◆ Work order 1: Select and copy every line in the records below that contains the string "מינכן", matching its case exactly.

◆ Extract provided:
-=-=-
JOIN Fundamentals

Joins combine rows from two or more tables based on related columns. The join condition belongs in ON (for INNER/LEFT/RIGHT) — put row filters in WHERE.

  -- Correct: join condition in ON, filter in WHERE
SELECT u.name, o.total
FROM users u
INNER JOIN orders o ON u.id = o.user_id
WHERE o.total > 100 AND o.status = 'completed';
  

INNER JOIN

Returns only rows where the join condition matches in both tables.

  SELECT u.id, u.name, o.id AS order_id, o.total, o.created_at
FROM users u
INNER JOIN orders o ON u.id = o.user_id
WHERE o.created_at >= '2024-01-01'
ORDER BY o.created_at DESC;
  

If a user has no orders, they do not appear in the result.

LEFT (OUTER) JOIN

Returns all rows from the left table; unmatched right-side columns are NULL.

  SELECT u.name, COUNT(o.id) AS order_count, COALESCE(SUM(o.total), 0) AS total_spent
FROM users u
LEFT JOIN orders o ON u.id = o.user_id AND o.status = 'completed'
GROUP BY u.id, u.name
ORDER BY total_spent DESC;
  

Filter on the right table in ON (not WHERE) when you want to preserve unmatched left rows:

  -- Wrong: converts LEFT JOIN to INNER JOIN
SELECT u.name FROM users u LEFT JOIN orders o ON u.id = o.user_id WHERE o.status = 'completed';

-- Right: filter in ON clause
SELECT u.name FROM users u LEFT JOIN orders o ON u.id = o.user_id AND o.status = 'completed';
  

RIGHT JOIN and CROSS JOIN

  -- RIGHT JOIN — rarely used; swap tables and use LEFT JOIN instead
SELECT * FROM orders o RIGHT JOIN users u ON o.user_id = u.id;

-- CROSS JOIN — Cartesian product (every combination)
-=-=-
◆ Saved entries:
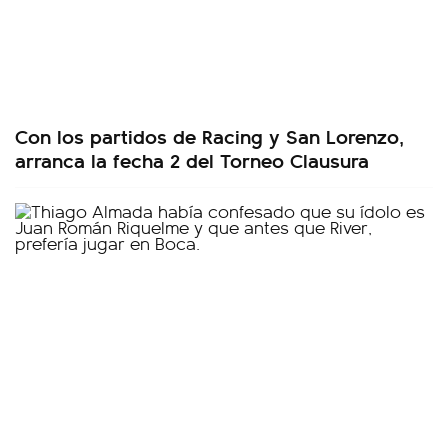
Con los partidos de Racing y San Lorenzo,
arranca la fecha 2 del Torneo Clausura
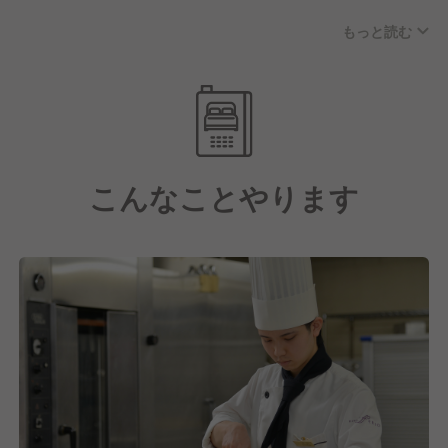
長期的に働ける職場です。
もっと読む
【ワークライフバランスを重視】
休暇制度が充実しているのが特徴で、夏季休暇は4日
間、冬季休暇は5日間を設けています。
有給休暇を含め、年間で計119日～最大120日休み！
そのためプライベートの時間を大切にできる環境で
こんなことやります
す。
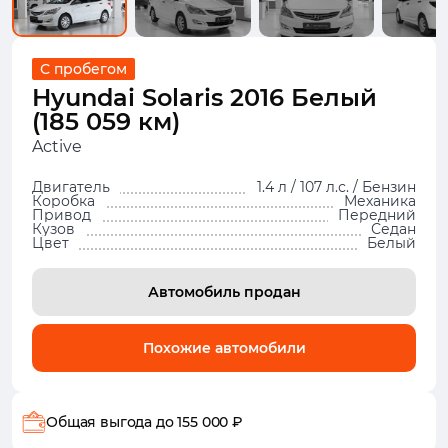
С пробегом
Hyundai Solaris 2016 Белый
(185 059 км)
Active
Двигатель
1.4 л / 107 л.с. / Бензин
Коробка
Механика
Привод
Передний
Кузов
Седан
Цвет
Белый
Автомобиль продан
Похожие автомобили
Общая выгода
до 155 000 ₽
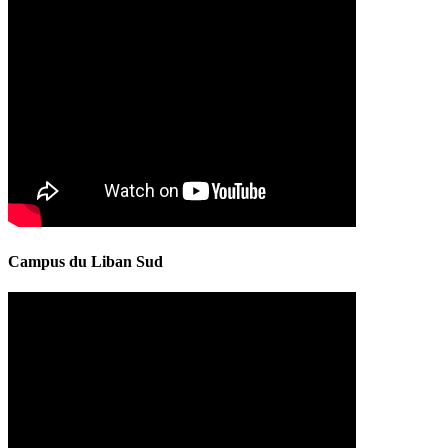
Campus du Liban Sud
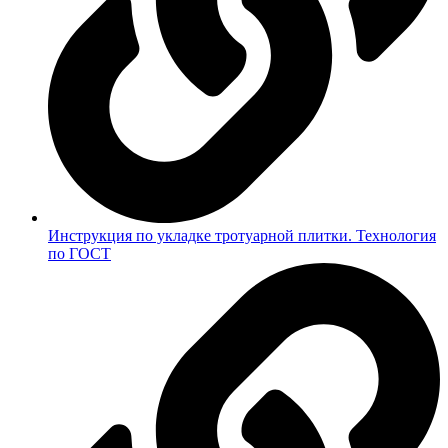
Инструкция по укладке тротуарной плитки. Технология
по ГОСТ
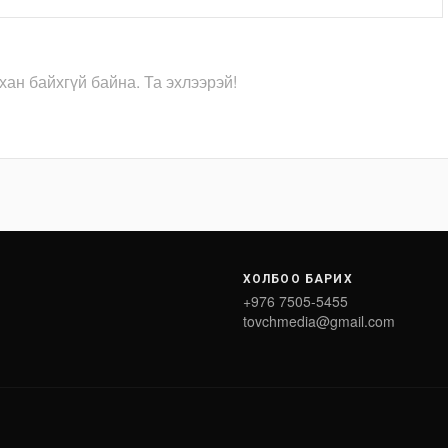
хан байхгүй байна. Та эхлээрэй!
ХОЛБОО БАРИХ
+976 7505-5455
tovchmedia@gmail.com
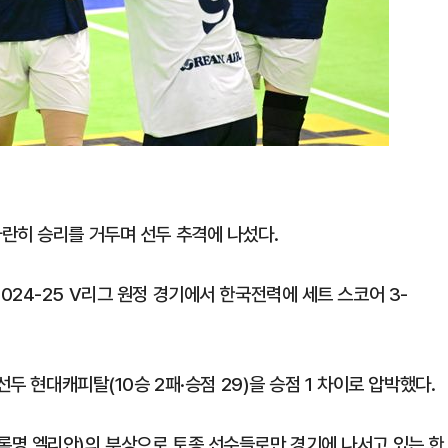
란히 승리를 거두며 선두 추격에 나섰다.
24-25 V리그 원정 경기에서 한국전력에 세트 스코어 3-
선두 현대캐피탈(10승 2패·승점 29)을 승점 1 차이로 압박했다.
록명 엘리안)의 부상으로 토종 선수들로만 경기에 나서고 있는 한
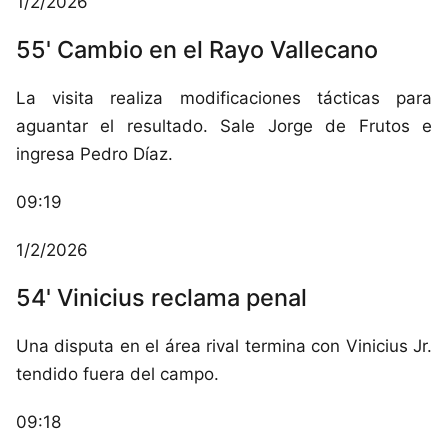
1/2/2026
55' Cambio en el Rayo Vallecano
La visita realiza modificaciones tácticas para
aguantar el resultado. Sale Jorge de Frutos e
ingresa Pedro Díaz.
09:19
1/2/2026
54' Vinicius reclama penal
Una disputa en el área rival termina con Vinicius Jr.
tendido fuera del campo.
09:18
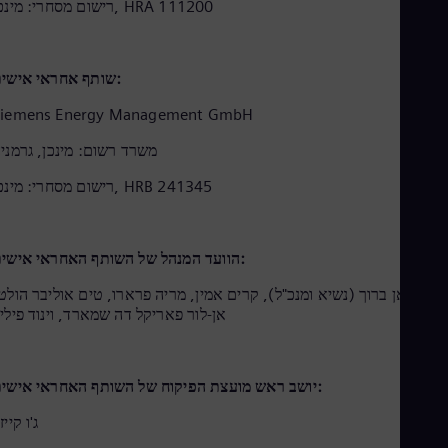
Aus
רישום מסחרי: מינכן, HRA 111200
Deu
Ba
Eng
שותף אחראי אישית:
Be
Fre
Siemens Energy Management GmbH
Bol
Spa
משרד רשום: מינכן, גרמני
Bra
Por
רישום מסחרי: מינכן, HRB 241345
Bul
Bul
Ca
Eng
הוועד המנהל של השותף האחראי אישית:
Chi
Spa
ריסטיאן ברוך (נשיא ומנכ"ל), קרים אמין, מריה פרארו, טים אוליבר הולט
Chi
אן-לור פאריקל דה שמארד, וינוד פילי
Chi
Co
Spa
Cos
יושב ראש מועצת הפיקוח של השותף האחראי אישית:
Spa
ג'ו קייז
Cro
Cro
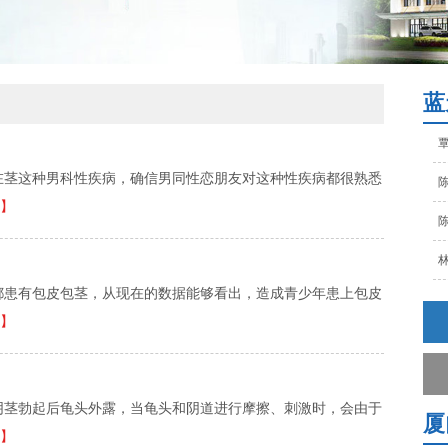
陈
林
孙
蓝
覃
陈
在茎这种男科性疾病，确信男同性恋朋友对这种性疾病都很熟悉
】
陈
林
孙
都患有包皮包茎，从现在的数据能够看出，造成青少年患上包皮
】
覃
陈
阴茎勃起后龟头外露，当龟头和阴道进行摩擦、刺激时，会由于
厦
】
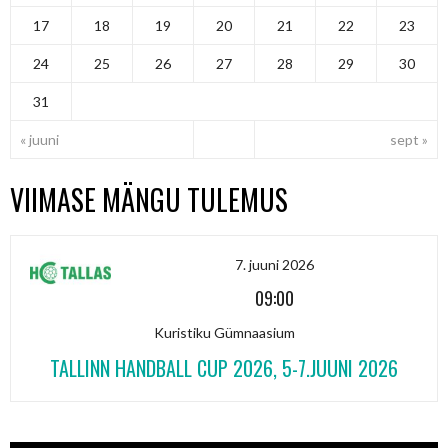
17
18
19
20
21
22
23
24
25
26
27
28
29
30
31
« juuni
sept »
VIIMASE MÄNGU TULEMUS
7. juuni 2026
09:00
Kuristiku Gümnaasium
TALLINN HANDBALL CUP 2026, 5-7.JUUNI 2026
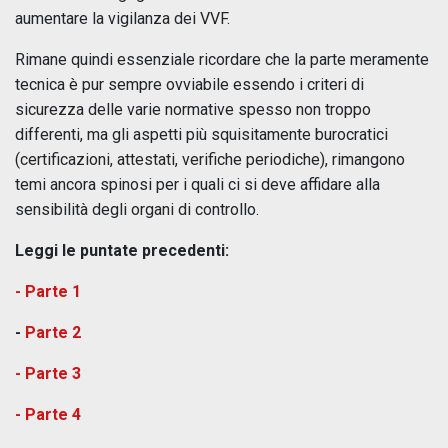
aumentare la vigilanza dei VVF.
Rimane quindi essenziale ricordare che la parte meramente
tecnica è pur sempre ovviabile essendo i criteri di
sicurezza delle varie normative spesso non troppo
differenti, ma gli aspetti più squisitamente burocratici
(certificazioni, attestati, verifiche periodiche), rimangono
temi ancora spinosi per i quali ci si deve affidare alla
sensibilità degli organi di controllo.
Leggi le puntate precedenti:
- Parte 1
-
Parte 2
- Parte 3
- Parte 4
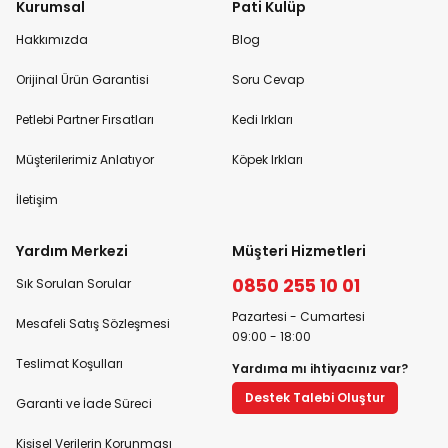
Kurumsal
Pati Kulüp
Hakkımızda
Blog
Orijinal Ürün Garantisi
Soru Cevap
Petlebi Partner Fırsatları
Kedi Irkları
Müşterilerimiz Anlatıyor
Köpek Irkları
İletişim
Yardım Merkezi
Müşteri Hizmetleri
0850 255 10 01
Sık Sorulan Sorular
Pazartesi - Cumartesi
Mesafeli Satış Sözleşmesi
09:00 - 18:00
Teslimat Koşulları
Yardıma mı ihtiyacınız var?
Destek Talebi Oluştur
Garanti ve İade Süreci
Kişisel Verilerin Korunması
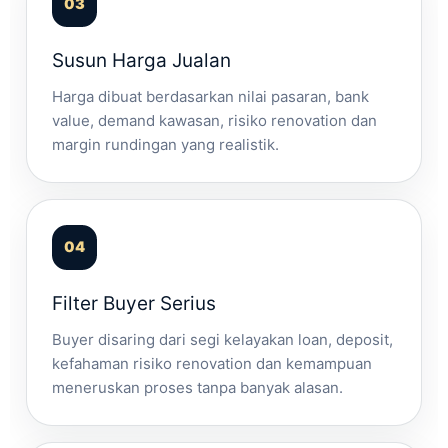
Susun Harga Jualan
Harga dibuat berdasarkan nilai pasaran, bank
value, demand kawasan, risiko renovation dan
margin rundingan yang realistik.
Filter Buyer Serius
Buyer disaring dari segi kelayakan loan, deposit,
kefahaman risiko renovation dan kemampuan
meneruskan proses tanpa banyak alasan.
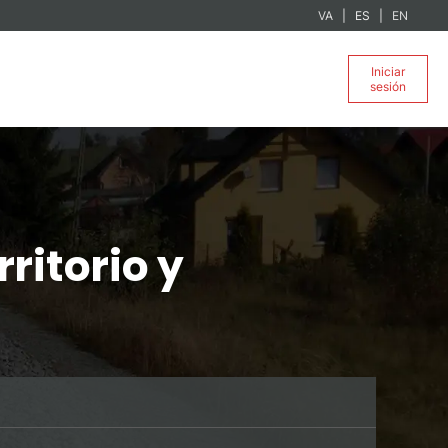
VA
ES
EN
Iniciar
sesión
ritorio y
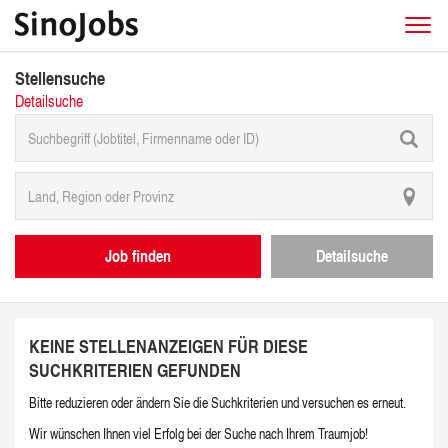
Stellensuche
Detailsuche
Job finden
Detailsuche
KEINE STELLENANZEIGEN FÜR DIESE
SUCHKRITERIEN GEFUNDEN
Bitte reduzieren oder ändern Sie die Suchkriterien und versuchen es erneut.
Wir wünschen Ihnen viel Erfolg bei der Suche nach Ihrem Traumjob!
-=-=-
◆ Work order 2: Echo the passage of the JOIN fundamentals text above from "Joins combine rows" up to and including "filters in WHERE.", word for word.

◆ Your solution 1:
רישום מסחרי: מינכן, HRA 111200
משרד רשום: מינכן, גרמני
רישום מסחרי: מינכן, HRB 241345

◆ Your solution 2:
Joins combine rows from two or more tables based on related columns. The join condition belongs in ON (for INNER/LEFT/RIGHT) — put row filters in WHERE.